Proving that each graph contains a spanning tree?
as a part of Discrete Mathematics course we are taking an introduction to graph theory. We got this question for homework:
Let $G=(V,E)$ a connected graph. Prove that there exist a sub-graph $H$ of $G$ such that $H$ is a tree and include all of $G$'s vertices.
So, I immediately thought of the process of removing all the edges of $G$ such that their removal will not increase the number of connected components, thus insuring that we have a connected cycle-free graph, which is a tree.
My question: is describing this process makes a valid proof? This course is only introductory so we're not very formal, but I still want to make sure that the possibility of this process on any connected graph proves the existence of a tree.

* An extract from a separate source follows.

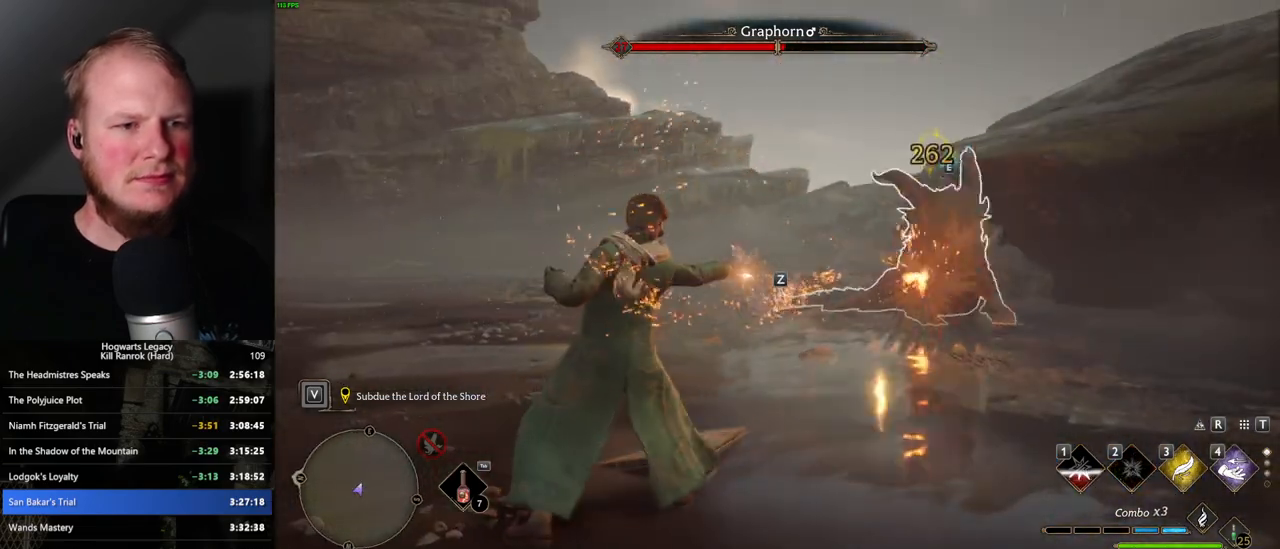
{"keys": [], "mouse": [], "events": [[17, "z", "down"], [100, "z", "up"]]}
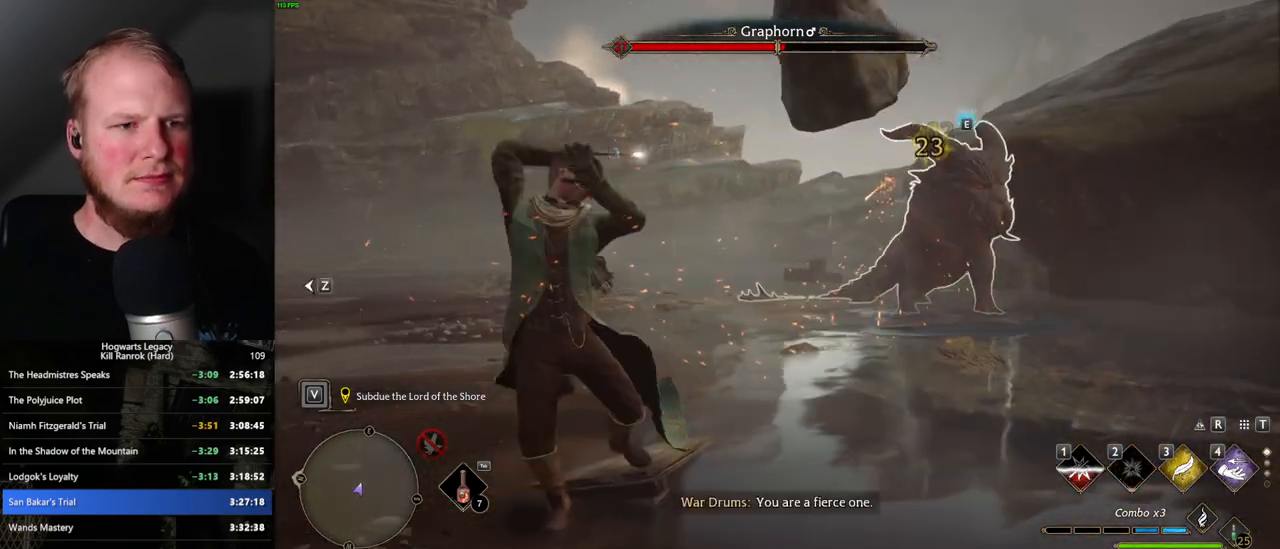
{"keys": [], "mouse": [], "events": []}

You could try to formalize this by induction: Prove that in any connected graph with m edges, there's some spanning tree. You could use the case with no edges (a single node) as your base case, then for your inductive step claim that either a graph with (m + 1) edges, either it's already a tree or you can delete an edge that doesn't disconnect the graph, use the IH to find spanning trees for what remains, and then connect the graph together.
Another inductive approach: Try proving it for the case where you have a graph with one node, then show that in a graph with (n + 1) nodes, you can single out some node, remove it from the graph, and use the inductive hypothesis to get subtrees for each of the connected components remaining. You can then join them together into a tree.
Since this is a homework question, I'll leave this as an exercise to the reader. :-)
Since the graph is connected there exists at least one path between every pair of vertices. Let $v_1$ be an arbitrary vertex of graph $G(V,E)$ having $n$ vertices. Let $P_{1,i}$ denotes the shortest path from $v_1$ to $v_i$, where $2\le i\le n$. What is the union of these paths $\bigcup_{i=2}^{n}P_{1,i}$?